= Lil Greenwood =

Lil Greenwood (born Lillian Belle George, November 18, 1923 – July 19, 2011) was an American jazz and R&B singer and songwriter.

==Biography==
Greenwood was born in Prichard, Alabama, where her father was a Baptist minister, and attended Alabama State College. In 1948, when her husband was in the military, she gave up her teaching career and moved to San Francisco. She sang at the Purple Onion club, and between 1950 and 1953 sang with Roy Milton and his Solid Senders. She also recorded under her own name for the Modern and Federal labels.
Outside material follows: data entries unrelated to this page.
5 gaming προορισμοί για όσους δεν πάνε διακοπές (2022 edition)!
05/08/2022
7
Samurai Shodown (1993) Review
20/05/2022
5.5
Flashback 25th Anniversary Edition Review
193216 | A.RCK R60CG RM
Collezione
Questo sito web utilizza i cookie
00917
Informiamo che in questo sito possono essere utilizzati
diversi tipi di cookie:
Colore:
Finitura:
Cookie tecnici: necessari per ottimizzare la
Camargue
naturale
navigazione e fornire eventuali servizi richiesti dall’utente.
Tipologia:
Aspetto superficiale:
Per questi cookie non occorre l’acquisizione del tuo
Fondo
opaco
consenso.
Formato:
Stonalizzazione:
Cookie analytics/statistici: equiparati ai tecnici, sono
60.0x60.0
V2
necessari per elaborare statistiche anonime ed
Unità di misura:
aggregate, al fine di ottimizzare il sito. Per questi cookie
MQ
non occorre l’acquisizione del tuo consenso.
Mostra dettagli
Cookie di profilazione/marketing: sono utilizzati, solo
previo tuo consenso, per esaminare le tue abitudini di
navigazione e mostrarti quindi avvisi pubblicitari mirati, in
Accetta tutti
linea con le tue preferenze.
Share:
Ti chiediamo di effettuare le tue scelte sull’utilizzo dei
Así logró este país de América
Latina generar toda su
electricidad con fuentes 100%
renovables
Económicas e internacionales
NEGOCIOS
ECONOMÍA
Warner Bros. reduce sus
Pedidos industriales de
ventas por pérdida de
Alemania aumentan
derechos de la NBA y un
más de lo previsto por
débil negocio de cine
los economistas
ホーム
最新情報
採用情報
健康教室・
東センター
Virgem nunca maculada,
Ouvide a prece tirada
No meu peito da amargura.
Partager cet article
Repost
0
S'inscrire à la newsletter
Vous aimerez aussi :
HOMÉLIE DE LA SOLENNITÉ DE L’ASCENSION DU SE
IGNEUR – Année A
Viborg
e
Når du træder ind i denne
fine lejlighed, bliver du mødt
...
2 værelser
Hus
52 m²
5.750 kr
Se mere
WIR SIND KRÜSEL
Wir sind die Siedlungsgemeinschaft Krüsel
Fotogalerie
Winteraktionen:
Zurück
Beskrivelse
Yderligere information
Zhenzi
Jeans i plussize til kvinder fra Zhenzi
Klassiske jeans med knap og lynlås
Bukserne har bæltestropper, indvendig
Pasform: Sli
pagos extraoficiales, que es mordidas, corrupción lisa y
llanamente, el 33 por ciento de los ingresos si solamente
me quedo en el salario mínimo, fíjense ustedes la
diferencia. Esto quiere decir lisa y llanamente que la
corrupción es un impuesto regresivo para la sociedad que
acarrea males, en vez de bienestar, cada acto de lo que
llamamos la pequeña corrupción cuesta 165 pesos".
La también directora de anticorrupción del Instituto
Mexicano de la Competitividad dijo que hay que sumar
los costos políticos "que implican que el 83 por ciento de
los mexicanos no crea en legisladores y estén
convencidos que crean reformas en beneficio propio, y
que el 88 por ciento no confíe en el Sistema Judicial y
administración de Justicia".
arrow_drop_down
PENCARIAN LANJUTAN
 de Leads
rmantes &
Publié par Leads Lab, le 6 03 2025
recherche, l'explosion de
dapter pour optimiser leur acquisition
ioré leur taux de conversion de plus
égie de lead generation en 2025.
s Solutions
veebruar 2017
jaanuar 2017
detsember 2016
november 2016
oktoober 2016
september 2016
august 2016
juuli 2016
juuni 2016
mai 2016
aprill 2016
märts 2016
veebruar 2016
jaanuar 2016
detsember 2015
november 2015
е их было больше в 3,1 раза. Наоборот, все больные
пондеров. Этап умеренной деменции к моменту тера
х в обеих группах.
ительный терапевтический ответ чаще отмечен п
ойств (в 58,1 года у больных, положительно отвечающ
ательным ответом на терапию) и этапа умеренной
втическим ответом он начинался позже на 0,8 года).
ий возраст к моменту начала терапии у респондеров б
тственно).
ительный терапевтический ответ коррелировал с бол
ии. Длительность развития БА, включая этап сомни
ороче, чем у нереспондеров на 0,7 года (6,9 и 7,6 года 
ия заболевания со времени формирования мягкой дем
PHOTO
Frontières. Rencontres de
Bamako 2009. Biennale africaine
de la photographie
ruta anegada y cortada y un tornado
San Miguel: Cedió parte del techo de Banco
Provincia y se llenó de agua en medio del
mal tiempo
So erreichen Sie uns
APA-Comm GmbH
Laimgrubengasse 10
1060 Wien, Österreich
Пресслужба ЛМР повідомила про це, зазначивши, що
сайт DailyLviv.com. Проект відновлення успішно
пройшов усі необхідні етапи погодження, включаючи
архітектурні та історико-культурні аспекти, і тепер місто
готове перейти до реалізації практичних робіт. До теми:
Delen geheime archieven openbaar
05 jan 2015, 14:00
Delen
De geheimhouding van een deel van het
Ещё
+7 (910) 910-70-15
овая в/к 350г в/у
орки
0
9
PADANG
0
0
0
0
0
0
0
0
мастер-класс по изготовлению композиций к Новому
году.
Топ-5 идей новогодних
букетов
Greenwood sang with Roy Milton at the 6th annual Cavalcade of Jazz held at Wrigley Field in Los Angeles on June 25, 1950, along with Lionel Hampton, Dinah Washington, Pee Wee Crayton, Big Jay McNeely and Tiny Davis and her Hell Divers.

In 1956, she was recruited by Duke Ellington to sing as a soloist with his orchestra, and recorded and toured extensively with Ellington over the next six years. After leaving Ellington, she recorded singles for a number of small record labels. In the 1970s, she guest starred in the television series Good Times and The Jeffersons. Greenwood recorded the CD “Back to My Roots” with David Amram in 2007.

She suffered a stroke in 2010, leaving her unable to perform, and died in her hometown of Prichard on July 19, 2011. She was buried in the Catholic Cemetery of Mobile, Alabama.